People of all ages died from a lot of things and there was limited knowledge of how to stop it.
This death could have been avoided, but Rose’s fiancée was anxious to see her.
So, he grabbed his friend Willy Carson (Wade Bogert-O’Brien) for a trip through those stormy seas in a small boat.
It went badly and Carson has trouble blaming himself for not stopping the trip.
This is the stereotypical small town where everyone knows (almost) everything about everyone else.
Everyone knows Hatch is crazy, while he knows Mrs.

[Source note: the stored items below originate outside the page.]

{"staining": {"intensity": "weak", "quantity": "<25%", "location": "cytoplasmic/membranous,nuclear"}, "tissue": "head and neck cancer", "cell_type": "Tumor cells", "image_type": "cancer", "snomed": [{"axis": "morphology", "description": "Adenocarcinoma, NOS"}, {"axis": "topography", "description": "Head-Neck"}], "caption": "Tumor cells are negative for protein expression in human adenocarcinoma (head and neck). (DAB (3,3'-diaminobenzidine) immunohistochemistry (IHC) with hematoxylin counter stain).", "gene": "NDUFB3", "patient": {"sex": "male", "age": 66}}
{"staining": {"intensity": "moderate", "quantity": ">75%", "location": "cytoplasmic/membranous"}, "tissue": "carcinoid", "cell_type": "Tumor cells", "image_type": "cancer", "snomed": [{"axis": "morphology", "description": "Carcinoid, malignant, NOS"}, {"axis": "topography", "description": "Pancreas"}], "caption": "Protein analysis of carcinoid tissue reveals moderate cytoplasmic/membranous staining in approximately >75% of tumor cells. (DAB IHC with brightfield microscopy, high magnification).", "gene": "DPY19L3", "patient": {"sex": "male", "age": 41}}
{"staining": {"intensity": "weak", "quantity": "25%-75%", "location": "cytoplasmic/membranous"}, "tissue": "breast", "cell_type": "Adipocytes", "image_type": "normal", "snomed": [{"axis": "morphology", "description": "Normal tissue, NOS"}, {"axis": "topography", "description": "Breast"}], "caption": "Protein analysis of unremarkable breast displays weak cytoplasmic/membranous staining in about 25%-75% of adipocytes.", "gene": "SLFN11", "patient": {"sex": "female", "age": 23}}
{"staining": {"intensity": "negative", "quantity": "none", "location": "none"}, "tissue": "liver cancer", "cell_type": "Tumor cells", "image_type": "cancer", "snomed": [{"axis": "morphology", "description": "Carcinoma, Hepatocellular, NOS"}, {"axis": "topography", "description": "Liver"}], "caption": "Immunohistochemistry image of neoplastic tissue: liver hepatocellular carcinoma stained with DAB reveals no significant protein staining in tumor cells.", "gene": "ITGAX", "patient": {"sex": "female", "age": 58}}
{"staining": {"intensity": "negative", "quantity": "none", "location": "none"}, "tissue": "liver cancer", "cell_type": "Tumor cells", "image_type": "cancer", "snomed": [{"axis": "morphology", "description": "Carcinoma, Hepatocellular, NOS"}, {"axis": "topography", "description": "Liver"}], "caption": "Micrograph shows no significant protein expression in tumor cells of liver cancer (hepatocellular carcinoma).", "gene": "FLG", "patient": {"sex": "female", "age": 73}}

Rafi is an extremely difficult customer whose eccentricities could drive him out of business but in a small village he needs the custom of the grandee.
She’s known to the village for her summer pageants featuring her and her rendition of “There’s No Place like Home.”
While director Eda Holmes keeps the play flowing along with quick scene changes covered by curtains reminiscent of the swirling sea, Bond relies on some farcical set pieces like the play rehearsal and the dead man’s funeral and its dueling sopranos.
Swirling through it is Hatch’s increasing madness, as he drifts from the well-dressed draper to scraps-wrapped mad man, including an amazing demonstration of how fast a roll of specially-ordered cloth can be cut into shreds.
Early on, you can see where this is all going while Bond makes it an interesting and bumpy ride.
That’s helped by a number of strong performances, especially Reid and Galligan, along with Jamieson, Ben Sanders’ Hollarcut and especially Millard’s drunken beachcomber Evens.
Camellia Koo contributed a nice, although minimalist set and there are good period costumes from Michael Gianfrancesco.
John Gzowski did the music and the eerie sounds of a small town and the ever-present winds and storms of the English Channel.
Holmes pulls it all together and makes “The Sea” a show worth seeing.